GN: Well, children’s art in general, there’s a certain interesting thing about it, or about naive or untrained art. There’s a need to put something down regardless of if you actually know how to draw something—that part is very interesting to me, that the vast desire to put down a thought is more important than the skill level that one might think is needed, that it’s the emotional connection that’s most important.
RS: I read that you and your husband (the artist Jim Nutt) rarely talk about your work with each other.
GN: We’ve been married coming up on fifty-three years now, and we’re probably still together because we don’t talk about each other’s work. We admire each other’s work—that’s a given, that we really like each other’s work. We just don’t voice it, other than, “Oh, I like that.” That kind of thing. And that kind of surprised a lot of people—a number of artists in Chicago. We didn’t sit around and discuss art. We might say, “Oh, I saw this great show at a museum or gallery,” and maybe say why we liked it and recommend to go and see it, and then proceed on to other things.
RS: Is that because in general you’re not someone who likes to sit around and talk about art?
GN: Yeah, exactly.
RS: As you said earlier, you said you think it’s a waste of time to philosophize about it.
GN: It’s just something that really doesn’t interest me. I’d rather say, “Well, I saw a really great play and it was just really interesting how these things get put together,” rather than to say, “Well, I’m working on this and that, and so-and-so is working on this and that, and we should talk about how great meanings of life are, in terms of art.” I mean that’s too deep, that’s not any fun. It all goes back to fun, you know. You gotta have fun.
RS: You mentioned Chicago artists. Did you feel very connected to the Hairy Who as a group?
GN: Oh, we were very connected. We didn’t sit around and talk about our work, but we ended up being very connected, and we still are. Each one’s work interests the other, and we go about our business and see each other once in a while and catch up on stuff, but we are connected. It wasn’t just press forming—well, names of the general overall Chicago Imagists wasn’t anything we thought up. I don’t think any artist or any group, unless they themselves call themselves something, comes up with the name of what they are.
RS: Would you say having children affected your work in any particular way?
GN: No, not really. I was always very focused in terms of…well, what I had to do was just figure out the time frame in being able to do what I needed to do to proceed in the studio. I wasn’t going to give anything up studio-wise. I have a very, very strong sense of direction. My sight lines are straight ahead. I’m very strong that way.
RS: You didn’t slow down.
GN: In terms of the studio and creativity. There’s nothing that I’m giving up. The older you get…I think when you begin to ponder any creative person who is older, whether you’re a musician, composer, writer, artist, dancers—well, dancers are limited to physical, but then they go on to, maybe, choreography, and so on—most of any creative being’s most exalted work happens when they get older. They keep growing. Things just keep blossoming. It doesn’t stop. Well, maybe some things do. But generally it just keeps moving, and great things happen.

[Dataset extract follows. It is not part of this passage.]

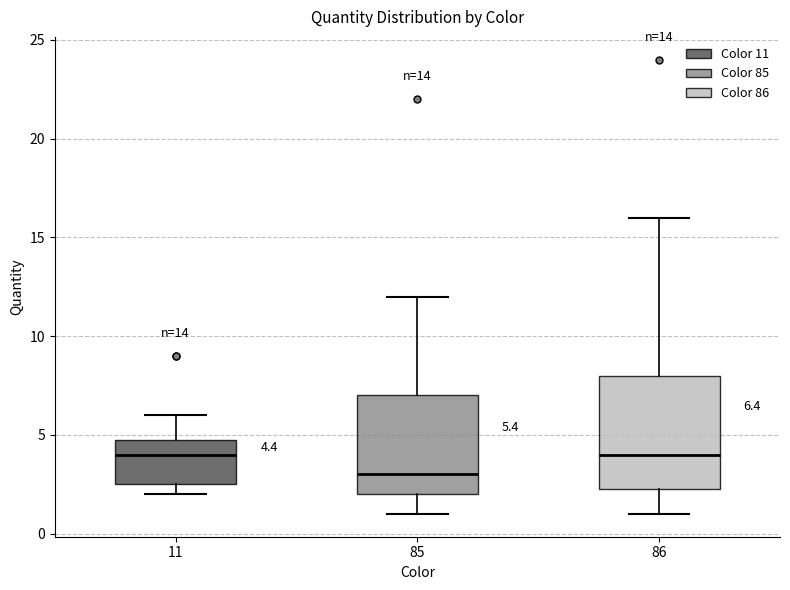

Which box is the tallest, from its lower edge to its upper edge?

86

Born in Chicago in 1940, Gladys Nilsson studied painting at the School of the Art Institute of Chicago. She first came to prominence in 1966, when she joined five other recent Art Institute graduates (Jim Falconer, Art Green, Jim Nutt, Suellen Rocca, and Karl Wirsum) for the first of a series of group exhibitions called the Hairy Who. In 1973, she became one of the first women to have a solo-exhibition at the Whitney Museum of American Art. In 1990, she accepted a teaching position at the School of the Art Institute of Chicago, where she is now a professor. Nilsson is known for her densely layered and meticulously constructed watercolors and collages. Like many of the Hairy Who artists, Nilsson employed a type of horror vacui; many of her works feel filled to the brim with winding, playful imagery. Her work often focuses on aspects of human sexuality and its inherent contradictions. Since 1966, Nilsson’s work has been the subject of over 50 solo exhibitions.